We travelled from Paris to Germany together. We did not know each other before. We all did our training at different times, we all went to France at different times. I had never seen the others at Fresnes, although I heard the voice of one of them once. They were not in a solitary cell like mine and they were able to communicate a little with people outside through the top of their windows. We met for the first time in the Avenue Foch.

It was a lovely hot day, a beautiful day. And the Avenue Foch is beautiful, and the house where we were was a beautiful house. I remember little things. One of the girls had a lipstick and we all used it, passed it around and put it on. It was quite a treat. We were young women, after all. And we talked and talked and talked, of course. We talked about when we were captured, and what this one thought about it, what that other one had to say about it. I remember what one of them said because I had the same feelings. She and I, we had a feeling that something had been wrong. The others thought they had been captured because of the work they were doing or the people they were with. She had the feeling, because she had been arrested as soon as she arrived in France, that there was an informant. And I did too.

We were all young, we were all different, but we all had the feeling in the beginning that we were going to be - helpful. That was why we went into it. And to have impressed the people around them as they did is almost enough. They impressed everyone - the Germans, their guards. They behaved extremely well, those women.

Everybody tried to be a little braver than they felt. All of us had a moment of weakness, we did all cry together at one moment, there were a few tears, but after all it was a lovely spring day in Paris. Riding in the van from the Avenue Foch to the station we could get a glimpse of what was going on in Paris, people sitting on the terraces of cafes drinking their ersatz coffe or whatever. I was looking forward to the trip. I had spent a year alone in my cell and I thought. Now I am going to be with these other women.

On the train we were handcuffed, each one of us handcuffed to somebody else, so we were not free to move around or anything, but we did not look absolutely miserable. No, we made the best of it. I remember one of them even asked a guard for a cigarette, and he gave her one.

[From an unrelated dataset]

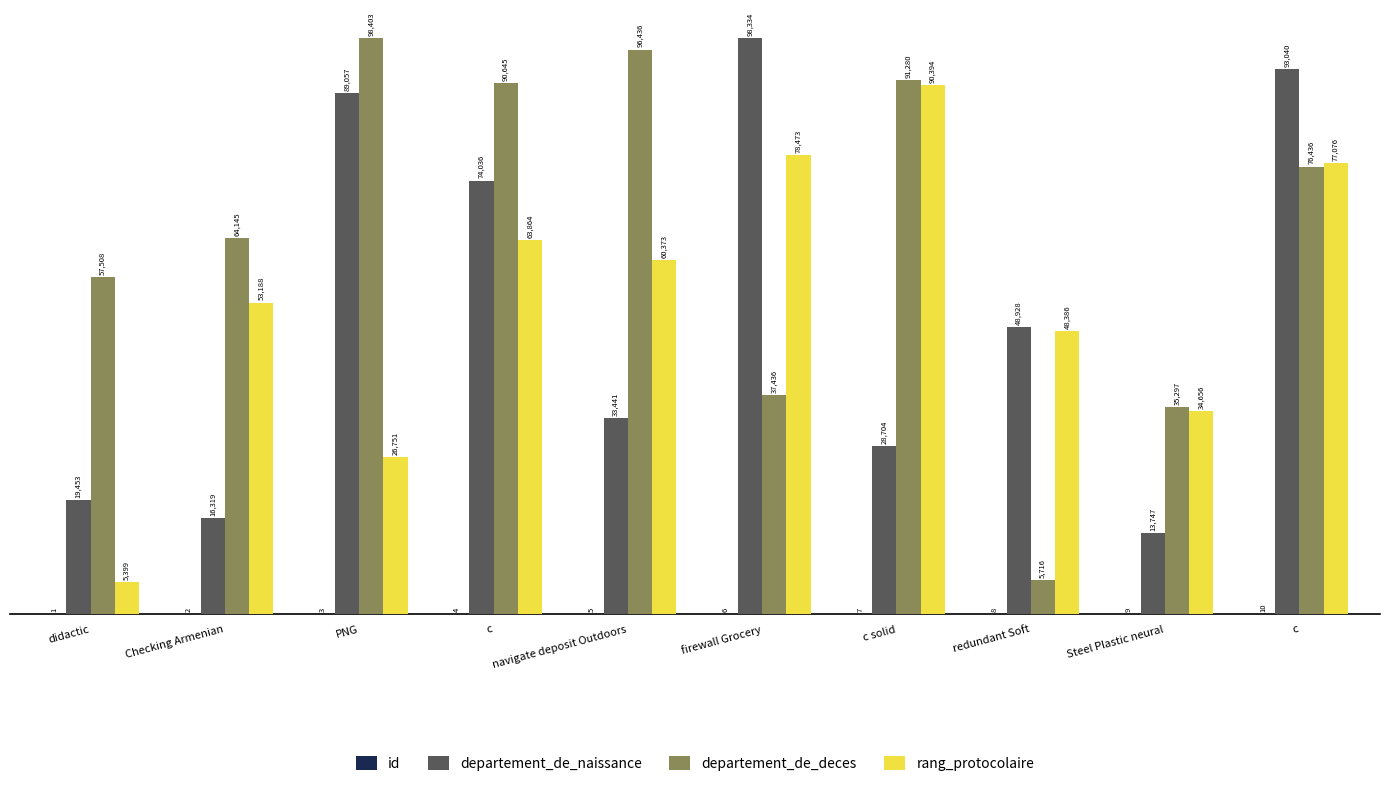

Which series changed the most between Checking Armenian and navigate deposit Outdoors?

departement_de_deces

We were frightened deep down, all of us. We were wondering what was the next thing, a normal thing to ask yourself in those circumstances. Were we going straight to our death, were we going to a camp, were we going to a prison, were we going to - what? We couldn't not think of those things. Our only hope was maybe to be together somewhere.

(4) Odette Hallowes, The Times (17th March, 1975)

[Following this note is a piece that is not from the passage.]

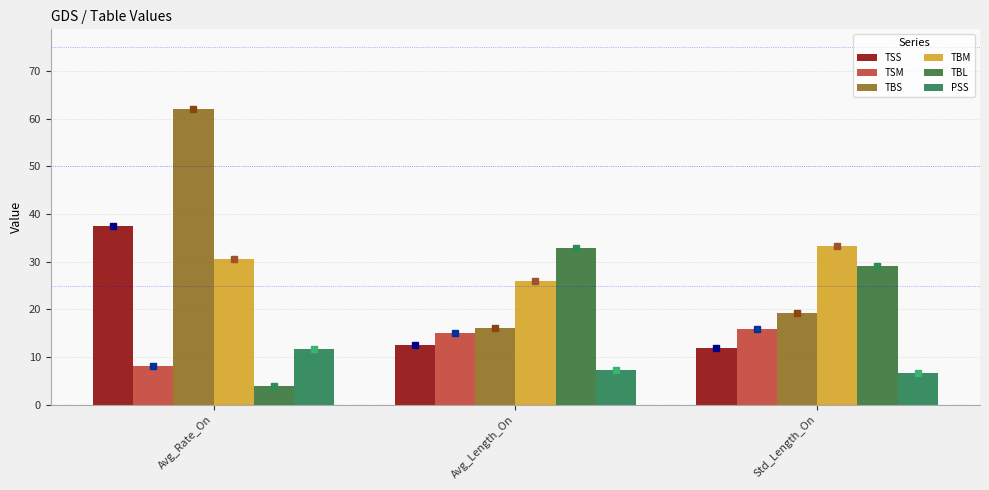

The value of PSS at Std_Length_On is 6.7. True or false?

True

Of all the women who took part in special operations in France, Odette - as she was universally known in spite of having borne three married surnames in her lifetime - perhaps best symbolized the indomitable spirit of resistance to Nazism. Captured by the Gestapo in France and consigned after being cruelly tortured in Paris's notorious Fresnes prison, to Ravensbrück concentration camp, she emerged emaciated, weak and gravely ill at the end of the war. But in the years that followed, her undiminished mental and moral energy, combined with a complete absence of bitterness towards her tormentors and the nation that had spawned them, became a beacon to others who had suffered disfigurement, pain or bereavement. Indeed the theme of her postwar working life, with its service to various charities and help for the underprivileged, was the healing of those wounds, both physical and mental, which had been inflicted upon individuals by the war. Her George Cross, she always maintained, was not to be regarded as an award to her personally, but as an acknowledgment of all those known and unknown, alive or dead, who had served the cause of the liberation of France. Her wartime experiences had taught her two great truths; that suffering is an ineluctable part of the human lot, and that the battle against evil is never over. Fame came to her - notably, through the film Odette which celebrated her life - but she never sought it.